→ **Enregistrements fournis**
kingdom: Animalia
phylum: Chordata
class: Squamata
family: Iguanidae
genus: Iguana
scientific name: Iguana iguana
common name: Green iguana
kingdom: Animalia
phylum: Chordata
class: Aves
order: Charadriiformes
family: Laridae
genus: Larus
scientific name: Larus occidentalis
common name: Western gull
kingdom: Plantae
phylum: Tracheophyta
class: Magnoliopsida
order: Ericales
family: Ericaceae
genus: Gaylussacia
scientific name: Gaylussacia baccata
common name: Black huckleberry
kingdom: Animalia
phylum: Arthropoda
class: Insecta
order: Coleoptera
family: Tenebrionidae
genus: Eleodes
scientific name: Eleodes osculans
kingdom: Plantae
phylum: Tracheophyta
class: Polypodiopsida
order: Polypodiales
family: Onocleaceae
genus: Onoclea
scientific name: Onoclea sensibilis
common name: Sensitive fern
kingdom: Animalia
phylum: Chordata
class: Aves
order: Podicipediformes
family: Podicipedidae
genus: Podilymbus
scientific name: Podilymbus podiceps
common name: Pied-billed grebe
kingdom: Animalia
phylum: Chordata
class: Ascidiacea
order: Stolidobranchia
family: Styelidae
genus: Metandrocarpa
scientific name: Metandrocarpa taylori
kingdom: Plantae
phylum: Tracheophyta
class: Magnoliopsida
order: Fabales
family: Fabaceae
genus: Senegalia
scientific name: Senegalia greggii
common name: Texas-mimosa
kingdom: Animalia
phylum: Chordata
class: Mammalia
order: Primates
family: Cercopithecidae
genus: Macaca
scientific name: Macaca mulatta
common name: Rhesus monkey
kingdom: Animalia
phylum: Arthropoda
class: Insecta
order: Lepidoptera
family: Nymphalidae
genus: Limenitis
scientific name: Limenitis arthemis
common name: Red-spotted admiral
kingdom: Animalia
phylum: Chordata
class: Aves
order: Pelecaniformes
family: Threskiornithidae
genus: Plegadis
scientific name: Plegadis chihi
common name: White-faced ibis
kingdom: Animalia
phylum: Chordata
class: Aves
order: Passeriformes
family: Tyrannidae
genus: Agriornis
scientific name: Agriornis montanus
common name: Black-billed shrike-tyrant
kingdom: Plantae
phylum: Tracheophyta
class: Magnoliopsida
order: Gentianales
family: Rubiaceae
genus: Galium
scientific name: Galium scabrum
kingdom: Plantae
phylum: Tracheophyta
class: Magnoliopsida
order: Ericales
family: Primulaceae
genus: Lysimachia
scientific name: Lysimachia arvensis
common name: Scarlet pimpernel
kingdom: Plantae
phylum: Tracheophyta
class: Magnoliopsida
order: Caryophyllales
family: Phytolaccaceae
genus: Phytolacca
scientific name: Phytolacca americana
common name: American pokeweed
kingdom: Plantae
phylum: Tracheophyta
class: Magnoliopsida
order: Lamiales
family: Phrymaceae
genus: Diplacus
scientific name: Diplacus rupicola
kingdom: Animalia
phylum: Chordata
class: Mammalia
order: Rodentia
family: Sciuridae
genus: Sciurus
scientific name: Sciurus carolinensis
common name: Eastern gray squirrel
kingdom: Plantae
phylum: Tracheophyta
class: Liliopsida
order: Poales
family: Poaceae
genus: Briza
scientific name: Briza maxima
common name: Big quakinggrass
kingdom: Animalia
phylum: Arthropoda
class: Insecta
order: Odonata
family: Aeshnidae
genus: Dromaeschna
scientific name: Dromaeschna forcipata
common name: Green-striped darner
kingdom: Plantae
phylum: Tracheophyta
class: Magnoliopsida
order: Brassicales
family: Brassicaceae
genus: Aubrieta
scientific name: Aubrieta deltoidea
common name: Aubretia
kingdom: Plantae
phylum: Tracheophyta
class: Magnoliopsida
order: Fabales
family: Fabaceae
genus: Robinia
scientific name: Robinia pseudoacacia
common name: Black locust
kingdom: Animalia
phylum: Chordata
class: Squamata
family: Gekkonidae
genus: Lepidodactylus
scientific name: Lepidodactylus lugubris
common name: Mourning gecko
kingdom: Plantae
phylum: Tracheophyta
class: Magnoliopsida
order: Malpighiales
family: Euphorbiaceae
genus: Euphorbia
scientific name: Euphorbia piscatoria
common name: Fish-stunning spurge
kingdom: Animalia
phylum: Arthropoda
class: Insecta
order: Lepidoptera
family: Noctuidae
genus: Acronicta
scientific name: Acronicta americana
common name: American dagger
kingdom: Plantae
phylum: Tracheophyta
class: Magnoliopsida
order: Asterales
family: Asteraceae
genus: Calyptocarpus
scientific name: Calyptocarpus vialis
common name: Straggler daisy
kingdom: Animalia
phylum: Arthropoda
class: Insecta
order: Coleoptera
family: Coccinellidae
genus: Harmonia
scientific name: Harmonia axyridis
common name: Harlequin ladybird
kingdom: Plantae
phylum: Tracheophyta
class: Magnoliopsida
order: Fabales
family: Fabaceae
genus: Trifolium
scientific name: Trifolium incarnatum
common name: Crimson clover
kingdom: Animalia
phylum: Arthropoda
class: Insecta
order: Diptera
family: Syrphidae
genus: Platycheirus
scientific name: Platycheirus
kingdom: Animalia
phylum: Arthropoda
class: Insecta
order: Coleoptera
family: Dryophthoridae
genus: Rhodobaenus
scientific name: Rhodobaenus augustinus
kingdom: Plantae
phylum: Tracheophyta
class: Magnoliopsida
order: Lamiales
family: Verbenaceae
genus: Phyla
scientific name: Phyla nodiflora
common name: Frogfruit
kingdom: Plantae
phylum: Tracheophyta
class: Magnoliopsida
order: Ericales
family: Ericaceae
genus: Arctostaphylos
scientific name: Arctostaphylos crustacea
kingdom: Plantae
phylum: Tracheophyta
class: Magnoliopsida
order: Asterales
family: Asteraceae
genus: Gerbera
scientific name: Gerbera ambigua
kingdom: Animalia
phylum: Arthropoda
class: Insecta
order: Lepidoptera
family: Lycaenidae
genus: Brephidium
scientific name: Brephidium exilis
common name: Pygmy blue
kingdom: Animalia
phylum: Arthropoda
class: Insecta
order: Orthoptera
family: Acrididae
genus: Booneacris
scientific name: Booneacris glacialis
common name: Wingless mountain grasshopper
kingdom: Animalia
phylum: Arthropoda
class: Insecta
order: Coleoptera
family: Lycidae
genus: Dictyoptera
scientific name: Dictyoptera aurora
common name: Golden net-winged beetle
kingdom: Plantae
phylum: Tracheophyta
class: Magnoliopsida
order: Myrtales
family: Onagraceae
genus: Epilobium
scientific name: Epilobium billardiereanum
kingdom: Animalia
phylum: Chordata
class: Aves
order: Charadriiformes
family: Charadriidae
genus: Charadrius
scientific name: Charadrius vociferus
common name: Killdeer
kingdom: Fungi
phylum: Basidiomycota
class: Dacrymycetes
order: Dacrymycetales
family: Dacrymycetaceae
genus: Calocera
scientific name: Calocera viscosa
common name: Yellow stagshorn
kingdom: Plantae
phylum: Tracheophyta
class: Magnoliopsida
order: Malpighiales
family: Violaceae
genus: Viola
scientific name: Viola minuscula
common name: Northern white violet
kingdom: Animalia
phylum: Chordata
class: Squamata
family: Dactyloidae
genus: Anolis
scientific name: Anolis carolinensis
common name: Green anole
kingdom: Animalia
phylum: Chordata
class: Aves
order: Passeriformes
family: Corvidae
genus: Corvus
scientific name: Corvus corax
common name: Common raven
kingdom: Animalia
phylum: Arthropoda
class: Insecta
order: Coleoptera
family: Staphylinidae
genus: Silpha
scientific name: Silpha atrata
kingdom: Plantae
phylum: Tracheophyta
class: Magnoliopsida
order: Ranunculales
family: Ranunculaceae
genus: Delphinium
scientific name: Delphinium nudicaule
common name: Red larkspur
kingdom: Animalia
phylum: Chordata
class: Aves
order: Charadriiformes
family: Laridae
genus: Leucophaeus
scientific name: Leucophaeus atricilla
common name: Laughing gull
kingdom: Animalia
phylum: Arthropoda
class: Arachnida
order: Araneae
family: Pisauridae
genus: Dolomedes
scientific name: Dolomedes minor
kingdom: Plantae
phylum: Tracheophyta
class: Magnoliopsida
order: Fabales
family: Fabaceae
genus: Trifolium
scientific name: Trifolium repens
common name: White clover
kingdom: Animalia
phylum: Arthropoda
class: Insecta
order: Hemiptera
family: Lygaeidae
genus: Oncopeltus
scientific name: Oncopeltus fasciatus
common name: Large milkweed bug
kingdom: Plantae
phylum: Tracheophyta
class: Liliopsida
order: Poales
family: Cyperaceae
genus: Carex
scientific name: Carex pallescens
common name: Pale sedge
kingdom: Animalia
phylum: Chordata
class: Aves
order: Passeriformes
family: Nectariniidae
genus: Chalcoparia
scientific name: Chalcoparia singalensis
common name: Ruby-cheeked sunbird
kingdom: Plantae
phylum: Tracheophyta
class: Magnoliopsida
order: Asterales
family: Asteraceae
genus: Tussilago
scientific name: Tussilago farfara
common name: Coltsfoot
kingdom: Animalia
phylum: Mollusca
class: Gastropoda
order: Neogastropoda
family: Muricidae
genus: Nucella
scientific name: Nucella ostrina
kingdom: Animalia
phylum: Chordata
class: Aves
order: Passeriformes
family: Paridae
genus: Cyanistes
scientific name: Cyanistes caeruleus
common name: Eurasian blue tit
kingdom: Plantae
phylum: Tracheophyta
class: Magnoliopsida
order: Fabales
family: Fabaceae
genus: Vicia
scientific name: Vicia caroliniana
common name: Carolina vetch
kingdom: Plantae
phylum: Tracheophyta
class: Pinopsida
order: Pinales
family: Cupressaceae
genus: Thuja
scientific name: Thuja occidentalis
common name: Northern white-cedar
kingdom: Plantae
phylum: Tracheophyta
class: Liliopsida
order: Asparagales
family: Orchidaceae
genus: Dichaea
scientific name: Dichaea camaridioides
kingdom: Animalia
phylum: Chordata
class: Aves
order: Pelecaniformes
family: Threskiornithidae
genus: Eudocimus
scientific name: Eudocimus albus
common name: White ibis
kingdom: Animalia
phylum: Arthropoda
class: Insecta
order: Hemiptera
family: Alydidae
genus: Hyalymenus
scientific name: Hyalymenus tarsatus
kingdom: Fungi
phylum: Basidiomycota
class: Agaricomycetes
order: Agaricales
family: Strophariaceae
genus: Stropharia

→ **Travail attendu**
Pouvez-vous recopier les lignes allant du début des enregistrements jusqu'à la ligne contenant « family: Tenebrionidae » incluse, en les modifiant pour remplacer « common name » par « vernacular name » sans rien changer d'autre ?

→ **Résultat final**
kingdom: Animalia
phylum: Chordata
class: Squamata
family: Iguanidae
genus: Iguana
scientific name: Iguana iguana
vernacular name: Green iguana
kingdom: Animalia
phylum: Chordata
class: Aves
order: Charadriiformes
family: Laridae
genus: Larus
scientific name: Larus occidentalis
vernacular name: Western gull
kingdom: Plantae
phylum: Tracheophyta
class: Magnoliopsida
order: Ericales
family: Ericaceae
genus: Gaylussacia
scientific name: Gaylussacia baccata
vernacular name: Black huckleberry
kingdom: Animalia
phylum: Arthropoda
class: Insecta
order: Coleoptera
family: Tenebrionidae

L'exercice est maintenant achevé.